--- START ---

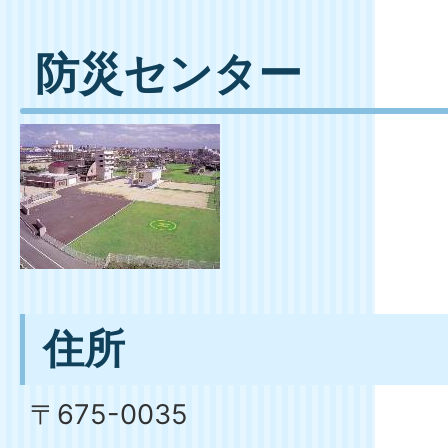
防災センター
住所
〒675-0035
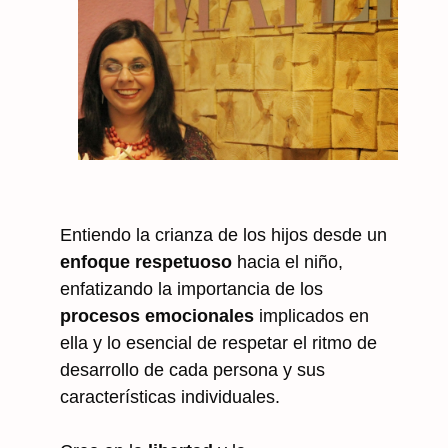
Entiendo la crianza de los hijos desde un
enfoque respetuoso
hacia el niño,
enfatizando la importancia de los
procesos emocionales
implicados en
ella y lo esencial de respetar el ritmo de
desarrollo de cada persona y sus
características individuales.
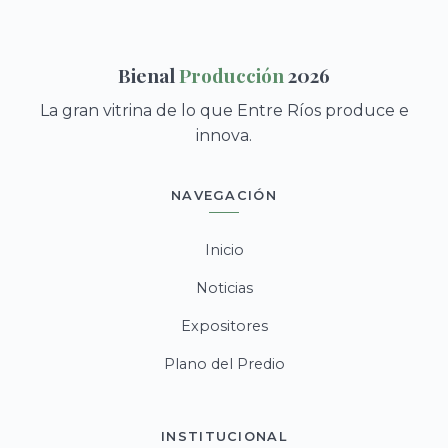
Bienal
Producción
2026
La gran vitrina de lo que Entre Ríos produce e
innova.
NAVEGACIÓN
Inicio
Noticias
Expositores
Plano del Predio
INSTITUCIONAL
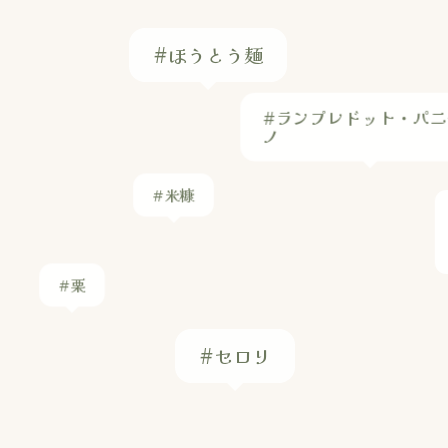
#ほうとう麺
#ランプレドット・パニ
ノ
#米糠
#栗
#セロリ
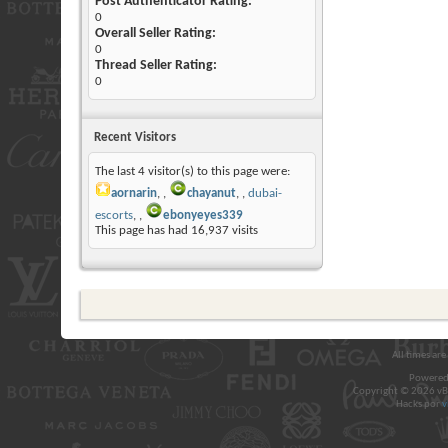
Post Authenticator Rating:
0
Overall Seller Rating:
0
Thread Seller Rating:
0
Recent Visitors
The last 4 visitor(s) to this page were:
aornarin
,
chayanut
,
dubai-
escorts
,
ebonyeyes339
This page has had
16,937
visits
All times ar
Powered
Copyright © 2026 vBul
Hacks por
v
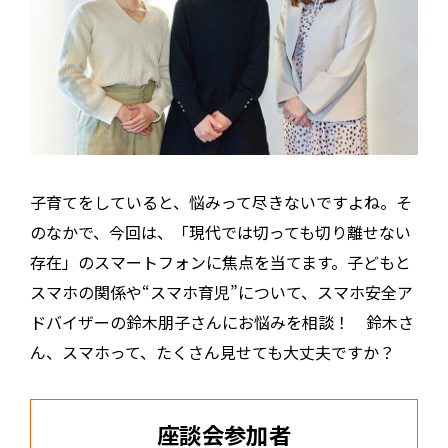
子育てをしていると、悩みって尽きないですよね。そ
のなかで、今回は、「現代では切っても切り離せない
存在」のスマートフォンに焦点を当てます。子どもと
スマホの関係や“スマホ育児”について、スマホ安全ア
ドバイザーの鈴木朋子さんにお悩みを相談！ 鈴木さ
ん、スマホって、たくさん見せても大丈夫ですか？
座談会参加者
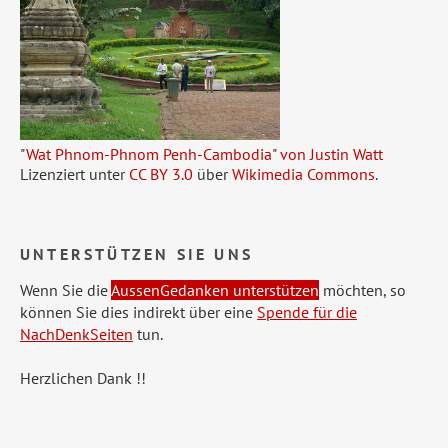
"
Wat Phnom-Phnom Penh-Cambodia
"
von Justin Watt
Lizenziert unter
CC BY 3.0
über
Wikimedia Commons
.
UNTERSTÜTZEN SIE UNS
Wenn Sie die
AussenGedanken unterstützen
möchten, so
können Sie dies indirekt über eine
Spende für die
NachDenkSeiten
tun.
Herzlichen Dank !!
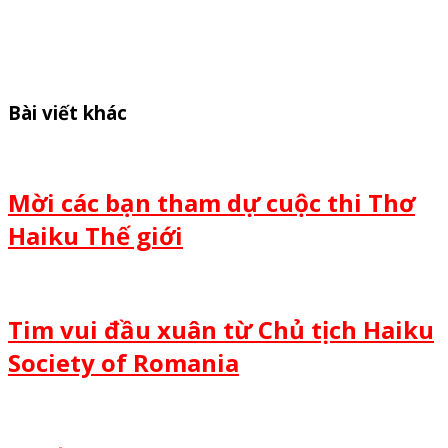
Bài viết khác
Mời các bạn tham dự cuộc thi Thơ
Haiku Thế giới
Tim vui đầu xuân từ Chủ tịch Haiku
Society of Romania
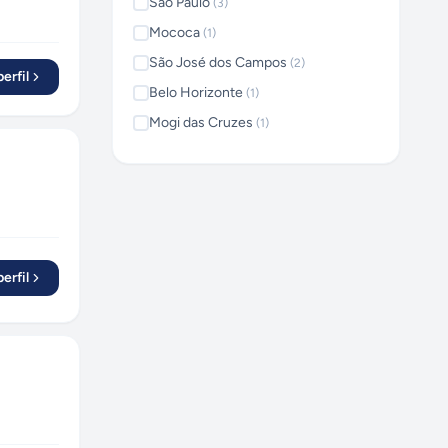
São Paulo
(
3
)
Mococa
(
1
)
São José dos Campos
(
2
)
erfil
Belo Horizonte
(
1
)
Mogi das Cruzes
(
1
)
Hortolândia
(
1
)
Chapecó
(
1
)
Uberlândia
(
1
)
Novo Hamburgo
(
1
)
Maringá
(
1
)
erfil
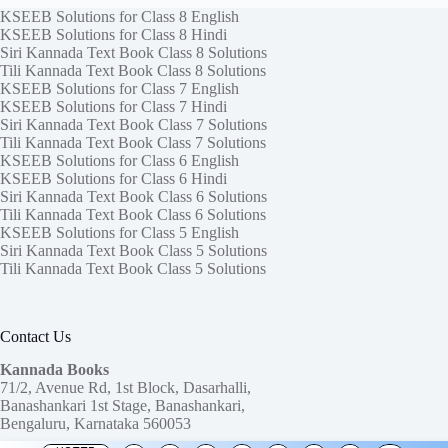
KSEEB Solutions for Class 8 English
KSEEB Solutions for Class 8 Hindi
Siri Kannada Text Book Class 8 Solutions
Tili Kannada Text Book Class 8 Solutions
KSEEB Solutions for Class 7 English
KSEEB Solutions for Class 7 Hindi
Siri Kannada Text Book Class 7 Solutions
Tili Kannada Text Book Class 7 Solutions
KSEEB Solutions for Class 6 English
KSEEB Solutions for Class 6 Hindi
Siri Kannada Text Book Class 6 Solutions
Tili Kannada Text Book Class 6 Solutions
KSEEB Solutions for Class 5 English
Siri Kannada Text Book Class 5 Solutions
Tili Kannada Text Book Class 5 Solutions
Contact Us
Kannada Books
71/2, Avenue Rd, 1st Block, Dasarhalli,
Banashankari 1st Stage, Banashankari,
Bengaluru, Karnataka 560053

--- END ---

> **Work request**
Each line in which the string "Hindi" is found must be copied from the data.

> **Task solution**
KSEEB Solutions for Class 8 Hindi
KSEEB Solutions for Class 7 Hindi
KSEEB Solutions for Class 6 Hindi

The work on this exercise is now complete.